EXCERPTED TEXT:

These talks are deeply intriguing and inspiring to me. I've heard and read these pieces hundreds of times and Bruce always manages to teach me something new about them. Bravo!
parallel harmony & kitchen chords: 26:10
anyone know the Balakirev pieces? they are great.
Nocturne 3
Why isn't it called getting rid of harmonic function when Chopin crawls around chromatically (a la e minor prelude)?
Chopin used harmony in a very original way and Debussy's music couldn't have existed without the developments that Chopin made. But in a piece like the E minor Prelude, even though the sense of key is severely challenged at some points, Chopin's choice of harmonies takes us to strange, unexpected places precisely because he maintains the tonal, harmonic functions. When Debussy used the whole tone scale, pentatonic passages or parallel dominant sevenths the usual functions of harmony are absent and the sense of key is suspended. It's subtly different.
@@nigelhaywood9753 I don’t think “unexpected places” = traditional (tonal) harmonic functions…necessarily.
I.e. I’m just as happy to say the whole tone scale takes us to unexpected places without assuming these places “take place” within any already-established space of (tonal) possibilities.
That said, I’m seeing something about the “chromatic crawl” that does make it more of a direct engagement with traditional harmonic functions than Debussy got going with his “non-functional” whole-tone “harmonies”
@@nathanialblower9216 There aren’t any expectations in the whole tone scale because it’s symmetrical. You can rise melodically from G through A and B until you reach C (in a C major scale) but the harmony behind it could be G7 to A minor. That would be an ‘unexpected place’. If all the chords are sevenths with a major ninth and a sharpened fifth and the scale uses only whole tones, you’d be hard pushed to say which stopping point is expected and which is unexpected. The expectations have been eliminated. That’s the point.
@@nigelhaywood9753 eliminating one source of expectations does not mean eliminating all sources of expectation, at least not for me. If you only have tonal expectations that sounds like a you problem
@@nathanialblower9216 When I answered your comment, I was sincerely trying to help you understand the difference between the harmonic language of Chopin and the concept of reducing the 'functionality' of harmony. Now that I see where this is going, I'm not going to waste any more time on it.
09:50
Chamber Music Society LEAVE OUT the politics. It's has NOTHING to do with this beautiful music. Furthermore, political interpretations of art are personal.

Dataset listing:

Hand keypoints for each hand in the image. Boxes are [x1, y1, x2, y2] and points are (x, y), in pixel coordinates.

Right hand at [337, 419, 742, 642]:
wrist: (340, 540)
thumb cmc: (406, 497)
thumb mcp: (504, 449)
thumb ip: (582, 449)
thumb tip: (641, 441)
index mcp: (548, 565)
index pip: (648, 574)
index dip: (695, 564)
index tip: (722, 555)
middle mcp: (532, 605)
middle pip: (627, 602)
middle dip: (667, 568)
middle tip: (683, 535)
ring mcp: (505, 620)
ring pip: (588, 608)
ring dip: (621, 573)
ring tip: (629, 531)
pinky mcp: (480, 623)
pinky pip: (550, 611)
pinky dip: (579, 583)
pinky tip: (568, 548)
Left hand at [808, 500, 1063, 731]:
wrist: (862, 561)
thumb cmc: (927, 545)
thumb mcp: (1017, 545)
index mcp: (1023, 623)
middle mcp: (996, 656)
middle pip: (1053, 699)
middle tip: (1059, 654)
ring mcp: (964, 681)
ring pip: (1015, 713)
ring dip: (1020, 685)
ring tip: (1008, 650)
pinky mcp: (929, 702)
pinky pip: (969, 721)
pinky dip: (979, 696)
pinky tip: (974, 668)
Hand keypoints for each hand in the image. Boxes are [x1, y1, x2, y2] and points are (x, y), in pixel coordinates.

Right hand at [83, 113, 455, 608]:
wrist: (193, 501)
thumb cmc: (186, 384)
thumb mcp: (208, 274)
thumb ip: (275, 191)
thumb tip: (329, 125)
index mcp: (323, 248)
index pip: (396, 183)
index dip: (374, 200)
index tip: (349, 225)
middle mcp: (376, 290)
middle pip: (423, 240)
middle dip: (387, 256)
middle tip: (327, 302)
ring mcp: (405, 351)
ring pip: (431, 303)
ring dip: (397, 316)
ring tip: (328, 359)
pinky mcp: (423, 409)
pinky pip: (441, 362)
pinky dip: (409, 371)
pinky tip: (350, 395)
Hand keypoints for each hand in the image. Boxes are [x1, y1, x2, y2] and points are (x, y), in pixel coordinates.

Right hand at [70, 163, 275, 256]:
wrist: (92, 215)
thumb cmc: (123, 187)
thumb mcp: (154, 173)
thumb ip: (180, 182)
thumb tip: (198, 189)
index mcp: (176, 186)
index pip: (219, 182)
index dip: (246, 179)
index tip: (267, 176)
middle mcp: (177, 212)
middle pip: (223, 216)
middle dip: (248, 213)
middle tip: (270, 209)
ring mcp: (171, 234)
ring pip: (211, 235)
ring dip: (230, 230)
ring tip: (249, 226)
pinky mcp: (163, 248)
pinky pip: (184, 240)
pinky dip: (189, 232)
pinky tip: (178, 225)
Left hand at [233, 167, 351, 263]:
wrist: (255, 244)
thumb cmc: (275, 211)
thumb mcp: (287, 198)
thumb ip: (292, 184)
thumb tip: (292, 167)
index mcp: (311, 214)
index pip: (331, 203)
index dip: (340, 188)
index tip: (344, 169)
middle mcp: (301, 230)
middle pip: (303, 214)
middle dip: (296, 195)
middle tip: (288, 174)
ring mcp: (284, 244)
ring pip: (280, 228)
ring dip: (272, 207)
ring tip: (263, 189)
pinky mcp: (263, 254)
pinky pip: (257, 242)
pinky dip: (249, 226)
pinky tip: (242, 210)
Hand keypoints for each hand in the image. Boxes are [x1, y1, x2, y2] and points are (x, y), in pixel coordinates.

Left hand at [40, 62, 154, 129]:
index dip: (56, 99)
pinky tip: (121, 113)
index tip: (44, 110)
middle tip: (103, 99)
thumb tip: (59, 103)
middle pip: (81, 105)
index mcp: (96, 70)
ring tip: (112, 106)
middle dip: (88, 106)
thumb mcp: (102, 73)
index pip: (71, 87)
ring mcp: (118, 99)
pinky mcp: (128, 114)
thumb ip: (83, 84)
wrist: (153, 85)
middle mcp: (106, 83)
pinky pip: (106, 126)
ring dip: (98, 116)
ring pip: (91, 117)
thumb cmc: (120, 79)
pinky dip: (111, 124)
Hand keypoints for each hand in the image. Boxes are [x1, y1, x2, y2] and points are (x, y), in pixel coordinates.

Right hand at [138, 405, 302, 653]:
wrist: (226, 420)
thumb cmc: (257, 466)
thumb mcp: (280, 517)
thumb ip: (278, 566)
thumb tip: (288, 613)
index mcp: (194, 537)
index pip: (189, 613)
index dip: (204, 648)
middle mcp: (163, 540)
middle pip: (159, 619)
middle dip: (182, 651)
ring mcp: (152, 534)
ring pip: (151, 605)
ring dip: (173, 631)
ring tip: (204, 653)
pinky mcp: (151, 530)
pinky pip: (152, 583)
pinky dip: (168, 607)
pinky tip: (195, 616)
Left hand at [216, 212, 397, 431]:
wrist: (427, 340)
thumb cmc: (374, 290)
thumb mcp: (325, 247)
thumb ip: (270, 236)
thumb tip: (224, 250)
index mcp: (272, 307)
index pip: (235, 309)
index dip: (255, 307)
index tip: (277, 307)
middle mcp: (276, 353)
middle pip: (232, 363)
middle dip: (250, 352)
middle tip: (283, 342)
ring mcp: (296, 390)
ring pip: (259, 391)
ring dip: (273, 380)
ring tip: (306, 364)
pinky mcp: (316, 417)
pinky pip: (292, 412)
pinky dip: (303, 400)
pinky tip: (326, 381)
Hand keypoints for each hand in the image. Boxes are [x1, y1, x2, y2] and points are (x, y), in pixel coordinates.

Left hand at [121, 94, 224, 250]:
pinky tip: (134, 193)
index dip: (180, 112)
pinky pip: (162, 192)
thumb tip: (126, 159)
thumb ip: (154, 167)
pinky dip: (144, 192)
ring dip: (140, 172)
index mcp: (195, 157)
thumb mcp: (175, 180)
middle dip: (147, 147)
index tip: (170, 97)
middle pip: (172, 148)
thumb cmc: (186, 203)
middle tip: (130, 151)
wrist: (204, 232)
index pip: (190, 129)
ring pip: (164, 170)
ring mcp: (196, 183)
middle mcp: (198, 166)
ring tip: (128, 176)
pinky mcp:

TASKS AND EXERCISES:
[a] In two sentences, summarize the comments on Chopin and Debussy.
[b] In the comments on Chopin and Debussy, take the stretch from "These talks are" through "they are great." and write it out with "the speaker" substituted for "Bruce".

YOUR WRITTEN ANSWERS:
[a] One viewer praises the talks, and another asks why Chopin's chromatic movement, as in the E minor Prelude, isn't described as getting rid of harmonic function. A reply argues that Chopin keeps tonal harmonic functions while Debussy's whole-tone scale, pentatonic passages and parallel dominant sevenths suspend them, and after some disagreement the replier declines to continue.

[b]
These talks are deeply intriguing and inspiring to me. I've heard and read these pieces hundreds of times and the speaker always manages to teach me something new about them. Bravo!
parallel harmony & kitchen chords: 26:10
anyone know the Balakirev pieces? they are great.